| Title | Optimizing Binary Cycles in Radial Inflow Turbines |
|---|---|
| Authors | Marcuccilli, Frederic; Thiolet, Damien |
| Year | 2009 |
| Conference | Geothermal Resources Council Transactions |
| Keywords | Organic Rankine Cycle; Radial Inflow Turbine; Efficiency |
| Abstract | Historically axial type turbines adapted from steam turbine designs have been widely used in the binary cycles. They expand high-molecular-weight working fluid like isopentane which condenses at atmospheric pressure. Thus pressure ratio is limited across the turbine if a single stage design is considered. Process data for binary cycles provides an ideal fit for radial inflow turbines. Pressure ratios, flows and temperatures ensure an operation very close to the maximum achievable isentropic efficiency. An extensive survey of different working fluids has been conducted to determine what is the best thermal efficiency achievable and to estimate which fluid is the most suitable for radial turbine operation.
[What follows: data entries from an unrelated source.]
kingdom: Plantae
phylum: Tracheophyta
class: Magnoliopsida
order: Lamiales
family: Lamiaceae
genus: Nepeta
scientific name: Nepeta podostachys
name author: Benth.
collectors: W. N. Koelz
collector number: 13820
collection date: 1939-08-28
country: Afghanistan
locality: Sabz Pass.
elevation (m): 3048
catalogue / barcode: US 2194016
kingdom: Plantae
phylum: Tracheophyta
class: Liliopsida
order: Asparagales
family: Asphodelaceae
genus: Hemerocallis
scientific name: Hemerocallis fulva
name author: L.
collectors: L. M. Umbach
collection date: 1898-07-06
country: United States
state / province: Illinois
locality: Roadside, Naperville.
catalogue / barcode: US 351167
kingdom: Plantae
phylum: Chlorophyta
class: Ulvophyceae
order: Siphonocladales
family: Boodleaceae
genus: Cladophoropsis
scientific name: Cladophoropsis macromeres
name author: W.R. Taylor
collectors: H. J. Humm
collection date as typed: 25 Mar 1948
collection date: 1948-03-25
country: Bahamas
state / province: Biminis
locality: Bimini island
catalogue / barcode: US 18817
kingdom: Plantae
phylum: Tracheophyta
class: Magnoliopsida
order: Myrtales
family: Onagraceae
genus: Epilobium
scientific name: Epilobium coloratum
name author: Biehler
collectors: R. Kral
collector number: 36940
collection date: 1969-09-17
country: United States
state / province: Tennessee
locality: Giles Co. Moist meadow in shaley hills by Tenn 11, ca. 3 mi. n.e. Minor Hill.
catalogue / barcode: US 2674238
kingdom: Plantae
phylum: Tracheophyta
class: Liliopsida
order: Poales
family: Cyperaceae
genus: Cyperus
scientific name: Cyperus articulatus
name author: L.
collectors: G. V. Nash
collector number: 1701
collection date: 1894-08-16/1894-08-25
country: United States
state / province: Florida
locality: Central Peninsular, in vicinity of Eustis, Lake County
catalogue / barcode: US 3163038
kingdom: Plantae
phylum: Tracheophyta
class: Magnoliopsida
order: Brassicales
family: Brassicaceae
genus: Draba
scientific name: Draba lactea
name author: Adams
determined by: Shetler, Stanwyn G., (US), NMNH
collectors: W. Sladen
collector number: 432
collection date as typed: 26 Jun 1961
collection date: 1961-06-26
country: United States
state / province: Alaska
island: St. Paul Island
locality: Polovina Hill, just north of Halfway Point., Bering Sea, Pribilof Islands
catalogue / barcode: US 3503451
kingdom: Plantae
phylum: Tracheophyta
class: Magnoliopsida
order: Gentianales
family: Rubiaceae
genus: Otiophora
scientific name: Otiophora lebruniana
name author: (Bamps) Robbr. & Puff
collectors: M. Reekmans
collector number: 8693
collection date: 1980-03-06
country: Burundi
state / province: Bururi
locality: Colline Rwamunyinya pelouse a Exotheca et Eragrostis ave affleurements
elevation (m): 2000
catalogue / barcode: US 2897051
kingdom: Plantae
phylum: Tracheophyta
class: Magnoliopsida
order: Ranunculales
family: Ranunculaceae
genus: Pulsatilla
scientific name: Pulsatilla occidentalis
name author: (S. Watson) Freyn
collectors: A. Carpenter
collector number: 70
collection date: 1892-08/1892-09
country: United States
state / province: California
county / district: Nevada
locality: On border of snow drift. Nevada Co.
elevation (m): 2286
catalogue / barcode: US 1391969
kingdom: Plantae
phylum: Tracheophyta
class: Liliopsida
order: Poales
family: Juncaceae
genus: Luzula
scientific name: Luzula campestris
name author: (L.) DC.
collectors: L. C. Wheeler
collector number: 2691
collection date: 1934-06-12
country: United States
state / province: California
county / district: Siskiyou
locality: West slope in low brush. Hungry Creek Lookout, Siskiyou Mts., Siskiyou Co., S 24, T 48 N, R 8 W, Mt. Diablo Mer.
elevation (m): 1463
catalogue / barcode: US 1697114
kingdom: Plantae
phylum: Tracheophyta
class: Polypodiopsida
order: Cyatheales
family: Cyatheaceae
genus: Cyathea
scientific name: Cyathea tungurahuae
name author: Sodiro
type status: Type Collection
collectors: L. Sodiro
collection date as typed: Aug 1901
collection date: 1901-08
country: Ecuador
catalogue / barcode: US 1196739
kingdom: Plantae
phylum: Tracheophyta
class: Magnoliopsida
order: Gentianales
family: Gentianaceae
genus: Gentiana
Fluids have been ranked using a performance factor which allows for the proper selection of a fluid that gives the best compromise between efficiency and turbine size. The advantages of operating a binary cycle above or as close as possible to the critical pressure and with lighter organic fluid than usual provides for an increase to the recovered electrical power while decreasing the expander frame size and lowering the initial project CAPEX. A substantial benefit can be realized by optimizing the binary cycle process fluid together with a radial inflow turbine design to achieve the best net cycle efficiency. Using a radial inflow turbine in standard execution with variable inlet nozzles allows for the ability to smooth seasonal variations inherent to geothermal process. Variable inlet nozzles are used to control the flow through the expander eliminating wasteful throttling. All the expansion energy in the nozzles and wheel is recovered at near constant isentropic efficiency throughout the year allowing the user to net a realized additional income over the plant lifetime. |